INSTRUCTIONS:
1) Reproduce part of the Philippians commentary word for word, beginning at the words "Observe then the" and stopping after "Covenant of grace.".
2) In the Philippians commentary, why does the writer say a few further remarks must be made about the first section of the third chapter, even though its study is in a sense complete?

SELECTED TEXT:
"I want that adorning divine Thou only, my God, can'st bestow; I want in those beautiful garments to shine Which distinguish Thy household below.
"I want, as a traveller, to haste Straight onward, nor pause on my way, Nor forethought nor anxious contrivance to waste On the tent only pitch'd for a day.
"I want--and this sums up my prayer-- To glorify Thee till I die, Then calmly to yield up my soul to Thy care, And breathe out, in faith, my last sigh." CHARLOTTE ELLIOTT.
PHILIPPIANS iii. 12-16
Christian exultation--Christian confidence--"Not in the flesh"--"In Jesus Christ"--The prize in view--No finality in the progress--"Not already perfect"--The recompense of reward--What the prize will be
In a certain sense we have completed our study of the first section of the third chapter of the Epistle. But the treatment has been so extremely imperfect, in view of the importance of that section, that a few further remarks must be made. Let us ponder one weighty verse, left almost unnoticed when we touched it.
Observe then the brief, pregnant account of the true Christian, given in ver. 3: "We are the circumcision, we who by God's Spirit worship, and who exult in Christ Jesus, and who, not in the flesh, are confident." This is a far-reaching description of the true member of the true Israel, the man of the Covenant of grace.

DATASET CONTENT:
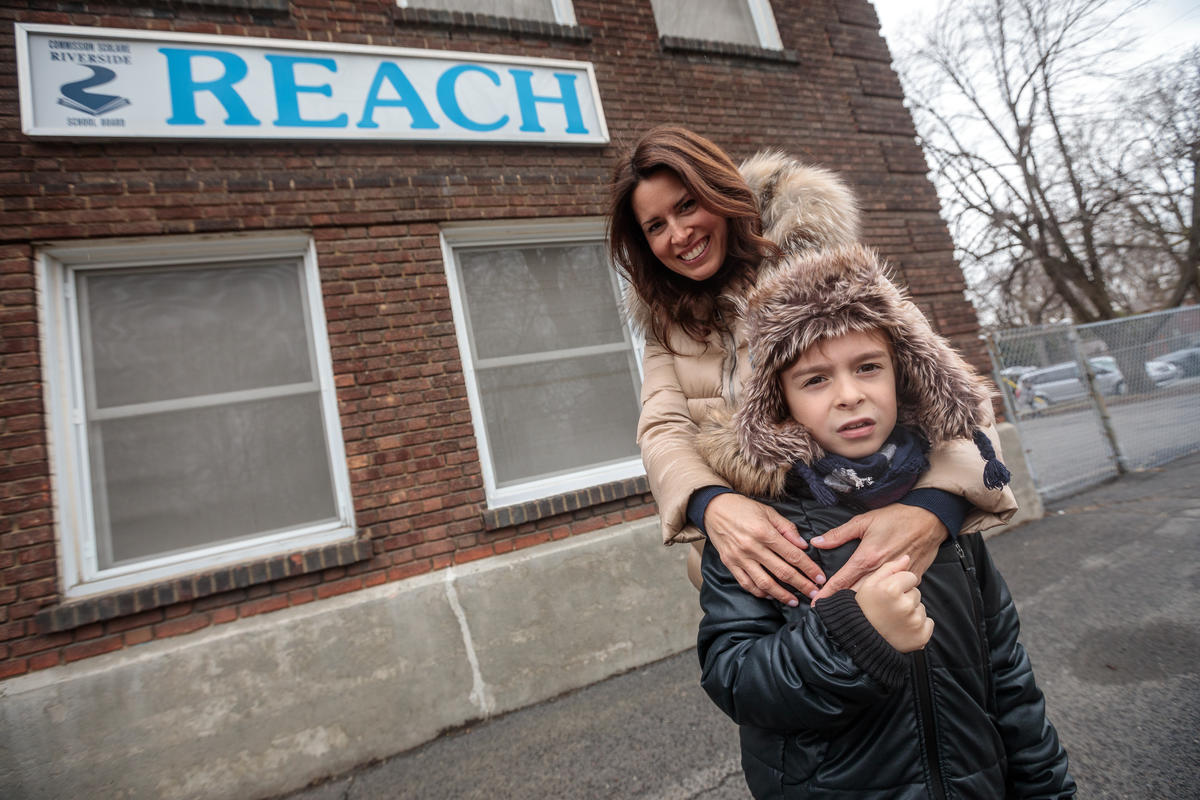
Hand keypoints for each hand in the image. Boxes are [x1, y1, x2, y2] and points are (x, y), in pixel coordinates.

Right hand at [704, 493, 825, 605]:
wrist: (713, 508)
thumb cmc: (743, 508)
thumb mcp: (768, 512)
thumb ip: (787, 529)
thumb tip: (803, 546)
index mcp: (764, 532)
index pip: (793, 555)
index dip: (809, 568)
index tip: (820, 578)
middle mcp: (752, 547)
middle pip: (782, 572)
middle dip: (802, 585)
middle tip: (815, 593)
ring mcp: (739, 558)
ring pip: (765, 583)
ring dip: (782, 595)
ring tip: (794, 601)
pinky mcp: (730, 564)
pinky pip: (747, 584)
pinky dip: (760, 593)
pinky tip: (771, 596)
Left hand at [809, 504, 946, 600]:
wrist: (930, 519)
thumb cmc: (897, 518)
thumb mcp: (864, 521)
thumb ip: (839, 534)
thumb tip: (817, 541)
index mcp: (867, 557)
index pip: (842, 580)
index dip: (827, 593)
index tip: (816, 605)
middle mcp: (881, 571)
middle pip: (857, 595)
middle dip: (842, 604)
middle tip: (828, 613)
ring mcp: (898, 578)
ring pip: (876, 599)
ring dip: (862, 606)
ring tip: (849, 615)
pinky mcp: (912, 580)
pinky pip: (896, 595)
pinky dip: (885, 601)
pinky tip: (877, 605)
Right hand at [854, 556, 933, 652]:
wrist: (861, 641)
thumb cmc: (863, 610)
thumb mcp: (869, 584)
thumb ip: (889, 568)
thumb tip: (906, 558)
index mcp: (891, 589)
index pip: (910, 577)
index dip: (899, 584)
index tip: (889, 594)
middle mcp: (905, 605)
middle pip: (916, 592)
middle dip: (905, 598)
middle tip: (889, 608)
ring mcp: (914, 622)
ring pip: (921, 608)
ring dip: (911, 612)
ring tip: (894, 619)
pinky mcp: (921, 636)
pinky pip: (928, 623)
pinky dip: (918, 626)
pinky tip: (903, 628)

EXERCISE RESULTS:
1)
Observe then the brief, pregnant account of the true Christian, given in ver. 3: "We are the circumcision, we who by God's Spirit worship, and who exult in Christ Jesus, and who, not in the flesh, are confident." This is a far-reaching description of the true member of the true Israel, the man of the Covenant of grace.

2) The writer judges the earlier treatment of that section extremely imperfect given how important the section is. Further remarks are therefore needed, starting with one weighty verse that was left almost unnoticed.